This weeks דבר תורה is לזכות רפואה שלימה ל-אברהם בייניש בן גאלדה שפרינצה.
ולאה בת חנה
And לזכר נשמת ר’ אברהם בן שמחה זצ”ל
ר’ חיים בן ר’ צבי ארי-ה זצ”ל
ור’ יחיאל יהודה בן ר’ אברהם מרדכי הכהן זצ”ל
In the pasukim discussing a nazir, the Torah states (6:13) ‘when the days of his neziras have been completed, ‘ya’ve oso’-which literally means ‘he shall be brought’- to the entrance of the ohel moed’. Rashi quotes a Sifri which interprets the words ‘ya’ve oso’ not literally, but to mean that he brings himself. The obvious question is, why did the Torah choose to use such an interesting loshon to mean that he brings himself?
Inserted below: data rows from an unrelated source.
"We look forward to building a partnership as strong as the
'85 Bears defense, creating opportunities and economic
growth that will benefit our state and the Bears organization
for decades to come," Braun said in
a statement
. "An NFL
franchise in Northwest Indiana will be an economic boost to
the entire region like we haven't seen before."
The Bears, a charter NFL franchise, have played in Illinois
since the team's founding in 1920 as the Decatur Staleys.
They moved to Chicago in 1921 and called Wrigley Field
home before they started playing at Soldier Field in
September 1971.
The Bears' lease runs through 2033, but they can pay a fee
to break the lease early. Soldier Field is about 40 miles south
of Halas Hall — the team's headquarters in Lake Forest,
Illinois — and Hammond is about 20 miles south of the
The Torah could’ve written ‘yavo’; he comes?
The Meshech Chochma offers the following explanation:
By neziras the Torah doesn’t offer a time frame; the Torah never lists a limit as to when a person should end his neziras. (The mishna tells us that stam neziras is for thirty days and its learned out from a gematriya, but the Torah never clearly states when a person should end his neziras.) The Meshech Chochma says the reason is because the whole concept of neziras is a person trying to rededicate himself with a new perspective towards Hashem. A person is trying to distance himself from the pleasures of this world. He wants to live his life being closer to Hashem and the purpose of this is because he doesn’t want his taayvos to dictate his life. He wishes to subdue the yetzer hara’s constant attempt to try to lure him into worldly pleasures. How does one protect himself as to not fall into this trap? By becoming a nazir and developing a natural dislike towards physical enjoyment. Says the Meshech Chochma-that time frame differs for every single person. Some people have a stronger yetzer hara and others have a weaker one; everyone is different. So the Torah did not attempt to put a limit on ones neziras.
But on the other hand, the Torah left this very difficult decision up to the individual. Continues the Meshech Chochma, how does a person know if he is ready for the next move and if he should end his neziras without being worried that his vision is being altered being he is a nogeah b’davar?
He gives a very powerful answer; that each person knows their own strengths and weaknesses. A person can’t really see his own flaws, but to see the flaws of others we are experts!
A person has to have the ability that when he wants to be mechazek himself he has to make believe he is someone else; pick a different person to be. Then, ask yourself-is he a better person? Am I happy with him the way he is now? Where does he need improvement? Then, a person can see that he himself needs improvement.
That’s pshat in this Meshech Chochma, the Torah chose this loshon to tell us that yes, he is bringing himself; but he is looking at himself as if he is somebody else to see where he is holding with himself.
May we all be zoche to be able to see our own need for improvement and to improve ourselves for the better and show Hashem that we are really improving and getting ready for the day when we can all greet Moshiach speedily in our days!